I raised my daughter on my own, and her dad was completely out of the picture. He left when she was just an infant so I raised her all by myself, with no help from anyone else.
My daughter and I were extremely close until she turned 19 and moved out of the house as she went to community college. Then she met this guy and I could feel her personality changing. I tried to accept him as a part of her life, and into my life because they had a child together.
Two years later, I discovered they were using heroin. They have both been to jail, prison, and rehab. I paid for her rehab treatment. While in rehab my daughter got pregnant again.
I gave them another chance only to discover that they stopped for heroin on the way home. They went back to prison not long after, as they were caught dealing small amounts of the drug.
I spent thousands of dollars to get custody of my grandchild, whom I believe is unsafe in their “care.” I have been dealing with this for 6 years. And now I am to the point that I don’t care If I see my daughter again. I feel bad but then I remember how she lied stole from me and beat me up. Plus, the child neglect she did to my grandchild is unforgivable.

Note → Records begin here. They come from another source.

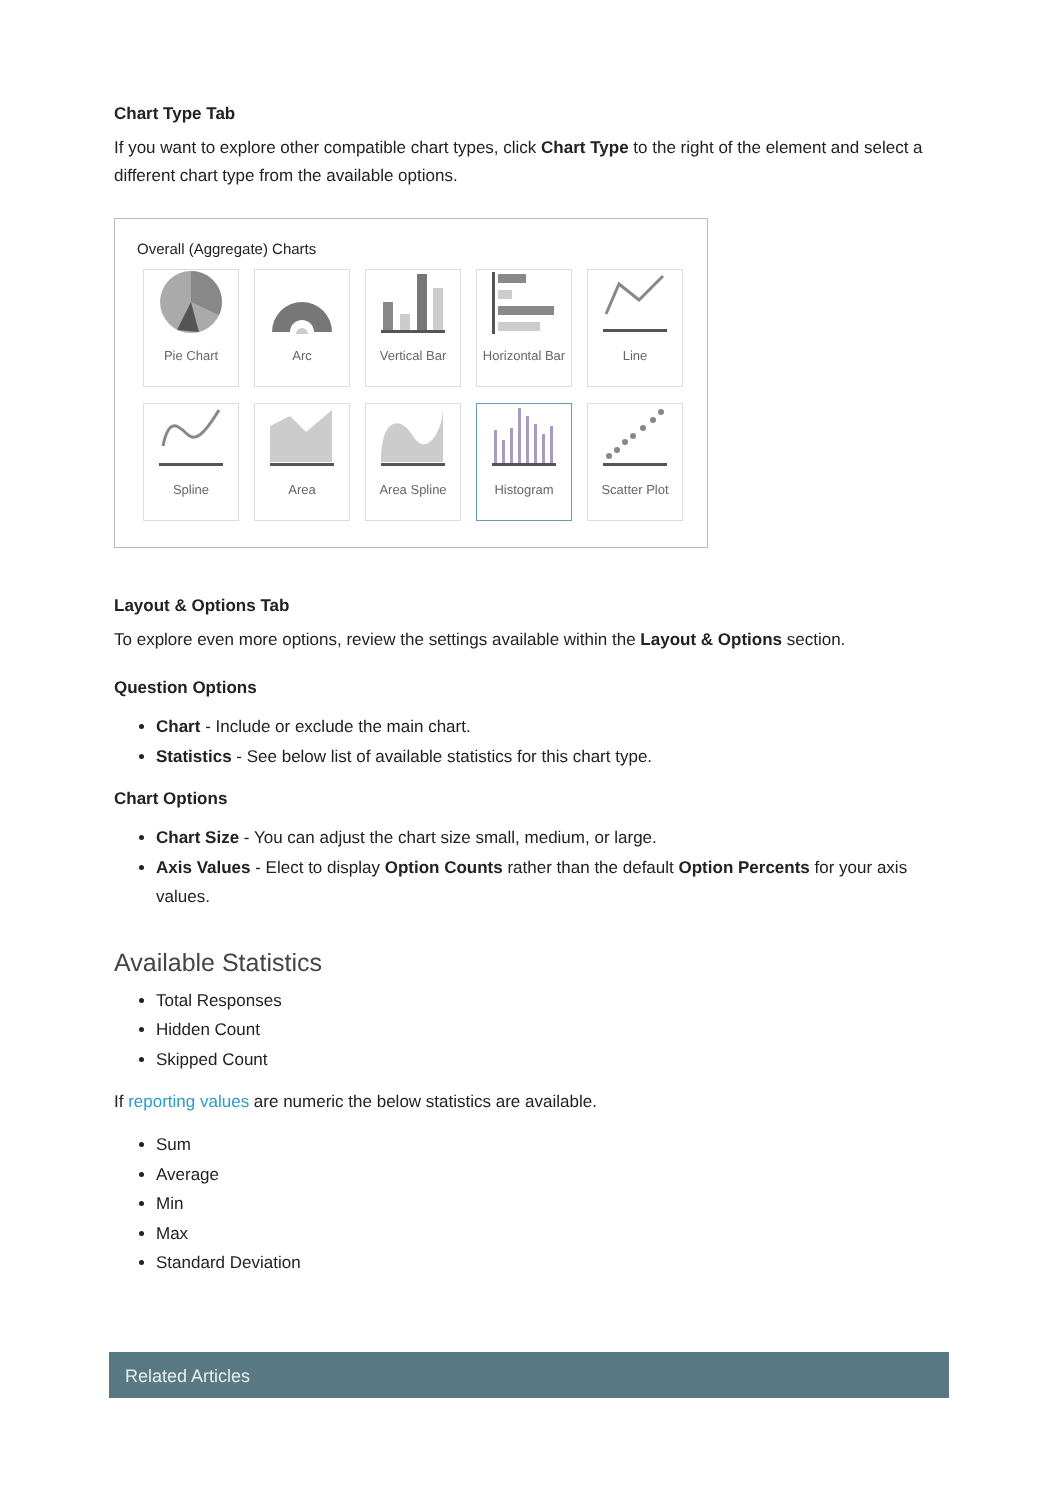Chart Type Tab
If you want to explore other compatible chart types, click Chart Type to the right of the element and select a different chart type from the available options.
Overall (Aggregate) Charts
Pie Chart
Arc
Vertical Bar
Horizontal Bar
Line
Spline
Area
Area Spline
Histogram
Scatter Plot
Layout & Options Tab
To explore even more options, review the settings available within the Layout & Options section.
Question Options
Chart - Include or exclude the main chart.
Statistics - See below list of available statistics for this chart type.
Chart Options
Chart Size - You can adjust the chart size small, medium, or large.
Axis Values - Elect to display Option Counts rather than the default Option Percents for your axis values.
Available Statistics
Total Responses
Hidden Count
Skipped Count
If reporting values are numeric the below statistics are available.
Sum
Average
Min
Max
Standard Deviation
Related Articles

Everyone in my life told me that I had to let my granddaughter go, as I would never get custody of her. But I kept trying and early this year, I was granted custody by a judge who saw things for how they really were. My lawyer showed the court all the evidence of child neglect that my once beloved daughter had heaped upon her own child. I hope God can give me the strength to part ways with my daughter because I still think about her every day and wonder how things would have been had I stepped in between her and her boyfriend. I’m just glad my granddaughter is free of them. Thank you for reading my story.